Comunque, per farla breve, i Romani, dapprima terrorizzati, decidono che la conquista del mondo è, tutto sommato, un obiettivo interessante, e si alleano con gli automi, sotto lo sguardo inorridito della comunità internazionale; la quale minaccia rappresaglie. E così, nell’Urbe assediata, davanti alla folla radunata al Colosseo, il cugino canadese incontra la sua nemesi meccanica, e, sfoderando impensate doti di oratore (impensate perchè fino alla pagina prima era un contadinotto canadese grande e grosso ma non particolarmente sveglio), rinfaccia a Zeta Otto la sua inumanità. Il «malo fascino» dell’androide ipnotista si disperde, Viola capisce che non è una buona idea sposare un robot (cosa direbbe il papa?), e la folla inizia a lanciare sampietrini e gatti morti a quello che fino a un momento prima era il loro idolo. Finisce così l’impero delle macchine: Zeta Otto e i suoi commilitoni, «con i resti dei compagni sfracellati, con tutti i loro ordegni attraversarono la città, giunsero al Tevere; e, nella sera incombente, discesero in gran parata sotto le acque piegando verso occidente».

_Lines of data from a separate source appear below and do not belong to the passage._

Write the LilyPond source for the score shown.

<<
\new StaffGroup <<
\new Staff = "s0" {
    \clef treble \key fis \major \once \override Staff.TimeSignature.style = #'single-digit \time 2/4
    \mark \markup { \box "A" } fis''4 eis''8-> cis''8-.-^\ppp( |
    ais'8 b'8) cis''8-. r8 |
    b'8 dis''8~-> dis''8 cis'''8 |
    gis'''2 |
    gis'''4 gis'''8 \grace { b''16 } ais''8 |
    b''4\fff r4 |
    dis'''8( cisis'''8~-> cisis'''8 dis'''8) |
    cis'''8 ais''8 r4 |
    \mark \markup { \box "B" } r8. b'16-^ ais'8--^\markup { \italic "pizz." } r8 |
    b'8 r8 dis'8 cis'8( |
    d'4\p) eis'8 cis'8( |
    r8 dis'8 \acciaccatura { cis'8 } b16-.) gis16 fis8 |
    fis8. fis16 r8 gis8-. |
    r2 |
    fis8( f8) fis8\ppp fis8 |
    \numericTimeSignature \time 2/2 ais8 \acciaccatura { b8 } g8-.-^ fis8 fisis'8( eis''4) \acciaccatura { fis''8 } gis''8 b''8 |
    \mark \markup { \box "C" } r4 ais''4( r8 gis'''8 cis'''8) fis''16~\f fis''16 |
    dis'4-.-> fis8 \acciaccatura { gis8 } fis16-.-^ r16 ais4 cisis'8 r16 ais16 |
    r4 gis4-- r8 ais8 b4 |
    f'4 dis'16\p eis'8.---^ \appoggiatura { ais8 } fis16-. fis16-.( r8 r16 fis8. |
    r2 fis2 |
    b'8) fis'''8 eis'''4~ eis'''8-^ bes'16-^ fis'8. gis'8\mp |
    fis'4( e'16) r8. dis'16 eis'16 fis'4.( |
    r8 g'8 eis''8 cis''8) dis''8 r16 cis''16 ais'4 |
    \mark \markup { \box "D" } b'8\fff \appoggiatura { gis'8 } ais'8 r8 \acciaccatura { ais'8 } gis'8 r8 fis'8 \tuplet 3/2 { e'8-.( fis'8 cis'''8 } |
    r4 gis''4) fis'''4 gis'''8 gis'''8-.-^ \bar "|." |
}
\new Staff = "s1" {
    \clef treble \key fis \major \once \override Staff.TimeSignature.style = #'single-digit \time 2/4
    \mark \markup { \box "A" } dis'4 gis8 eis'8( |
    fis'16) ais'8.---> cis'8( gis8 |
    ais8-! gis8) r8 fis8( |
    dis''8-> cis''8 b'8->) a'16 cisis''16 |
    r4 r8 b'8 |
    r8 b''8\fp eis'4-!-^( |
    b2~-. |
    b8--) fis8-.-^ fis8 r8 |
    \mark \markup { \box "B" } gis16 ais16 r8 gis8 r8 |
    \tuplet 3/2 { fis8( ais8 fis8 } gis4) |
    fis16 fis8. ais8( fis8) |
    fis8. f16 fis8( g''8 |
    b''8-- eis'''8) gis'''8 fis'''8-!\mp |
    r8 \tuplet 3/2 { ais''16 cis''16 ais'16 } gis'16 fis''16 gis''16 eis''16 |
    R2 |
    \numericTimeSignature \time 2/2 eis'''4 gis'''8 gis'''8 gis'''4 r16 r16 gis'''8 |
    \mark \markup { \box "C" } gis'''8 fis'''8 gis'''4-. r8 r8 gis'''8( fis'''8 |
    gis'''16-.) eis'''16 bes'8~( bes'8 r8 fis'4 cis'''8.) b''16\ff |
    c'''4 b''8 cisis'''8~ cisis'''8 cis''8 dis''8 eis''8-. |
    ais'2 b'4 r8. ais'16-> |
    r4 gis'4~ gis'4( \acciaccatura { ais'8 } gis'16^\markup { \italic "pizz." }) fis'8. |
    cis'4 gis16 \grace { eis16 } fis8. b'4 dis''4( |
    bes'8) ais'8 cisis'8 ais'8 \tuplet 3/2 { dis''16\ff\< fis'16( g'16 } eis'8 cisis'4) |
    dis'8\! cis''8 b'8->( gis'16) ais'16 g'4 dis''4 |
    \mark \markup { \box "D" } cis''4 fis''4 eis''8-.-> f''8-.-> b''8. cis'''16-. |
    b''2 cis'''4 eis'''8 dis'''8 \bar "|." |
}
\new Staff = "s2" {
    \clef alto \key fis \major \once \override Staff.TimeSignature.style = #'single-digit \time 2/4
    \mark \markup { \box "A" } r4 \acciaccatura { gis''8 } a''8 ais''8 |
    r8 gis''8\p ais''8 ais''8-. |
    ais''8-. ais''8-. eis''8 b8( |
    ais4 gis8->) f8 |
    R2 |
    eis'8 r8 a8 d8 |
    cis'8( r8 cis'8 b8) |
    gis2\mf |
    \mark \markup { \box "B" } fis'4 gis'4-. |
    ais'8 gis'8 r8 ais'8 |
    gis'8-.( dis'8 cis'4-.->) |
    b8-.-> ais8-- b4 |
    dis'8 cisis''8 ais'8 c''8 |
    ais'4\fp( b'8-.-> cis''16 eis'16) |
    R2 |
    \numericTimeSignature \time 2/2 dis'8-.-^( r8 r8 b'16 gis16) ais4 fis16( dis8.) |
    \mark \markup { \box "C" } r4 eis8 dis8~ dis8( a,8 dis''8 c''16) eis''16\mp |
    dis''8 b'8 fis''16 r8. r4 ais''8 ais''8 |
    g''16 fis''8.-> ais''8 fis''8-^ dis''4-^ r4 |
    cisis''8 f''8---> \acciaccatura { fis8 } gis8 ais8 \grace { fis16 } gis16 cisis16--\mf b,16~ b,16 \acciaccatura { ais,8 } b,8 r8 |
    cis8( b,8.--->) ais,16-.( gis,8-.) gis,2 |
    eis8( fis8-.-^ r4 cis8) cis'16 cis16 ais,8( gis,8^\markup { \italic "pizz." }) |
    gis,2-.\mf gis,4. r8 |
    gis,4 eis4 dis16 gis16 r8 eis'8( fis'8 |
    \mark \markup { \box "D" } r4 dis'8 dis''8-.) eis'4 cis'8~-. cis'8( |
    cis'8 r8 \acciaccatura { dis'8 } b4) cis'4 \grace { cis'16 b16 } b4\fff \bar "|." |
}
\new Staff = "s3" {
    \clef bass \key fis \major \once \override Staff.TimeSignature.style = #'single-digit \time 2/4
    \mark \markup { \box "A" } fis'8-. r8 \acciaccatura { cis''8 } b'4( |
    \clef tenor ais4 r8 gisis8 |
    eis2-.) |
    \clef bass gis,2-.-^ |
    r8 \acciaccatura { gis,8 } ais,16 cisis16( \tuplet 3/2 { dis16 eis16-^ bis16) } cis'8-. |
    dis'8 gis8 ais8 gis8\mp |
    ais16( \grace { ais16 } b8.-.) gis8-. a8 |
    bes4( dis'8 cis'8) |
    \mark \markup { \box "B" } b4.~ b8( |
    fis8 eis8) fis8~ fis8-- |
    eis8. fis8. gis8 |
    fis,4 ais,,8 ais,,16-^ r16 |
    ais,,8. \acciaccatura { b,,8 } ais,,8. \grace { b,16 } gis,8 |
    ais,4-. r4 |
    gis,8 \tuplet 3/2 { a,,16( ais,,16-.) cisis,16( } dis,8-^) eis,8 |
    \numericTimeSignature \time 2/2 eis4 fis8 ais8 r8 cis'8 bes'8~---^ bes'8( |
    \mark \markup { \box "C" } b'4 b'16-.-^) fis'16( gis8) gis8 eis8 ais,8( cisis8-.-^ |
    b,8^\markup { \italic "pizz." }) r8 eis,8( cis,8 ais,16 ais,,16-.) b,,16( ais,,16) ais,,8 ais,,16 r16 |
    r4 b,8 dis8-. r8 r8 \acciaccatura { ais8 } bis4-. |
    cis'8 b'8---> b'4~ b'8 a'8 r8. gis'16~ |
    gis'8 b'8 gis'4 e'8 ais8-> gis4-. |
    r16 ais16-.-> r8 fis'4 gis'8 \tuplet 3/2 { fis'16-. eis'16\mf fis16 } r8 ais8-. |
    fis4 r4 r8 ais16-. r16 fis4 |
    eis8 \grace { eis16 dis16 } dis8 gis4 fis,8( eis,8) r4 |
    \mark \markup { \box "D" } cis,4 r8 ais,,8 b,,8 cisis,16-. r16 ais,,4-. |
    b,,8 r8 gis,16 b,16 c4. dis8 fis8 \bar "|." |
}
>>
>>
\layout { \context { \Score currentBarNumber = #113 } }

«Verso il mare, da dove ritorneranno un giorno.»
Si chiude così la storia dell’Uomo di Fil di Ferro; non sappiamo se l’autore avesse intenzione di narrare in forma fantastica gli eventi dei suoi tempi; ma la marcia su Roma degli androidi ci lascia qualche dubbio; e se così è, è probabile che il possente Khan della fantascienza, dalla sua remota fortezza sull’Himalaya, osservi la nostra situazione, e scuota amaramente la testa pelata al possibile avverarsi della sua profezia. Già.
PS: il romanzo è scaricabile aggràtis da Liber Liber.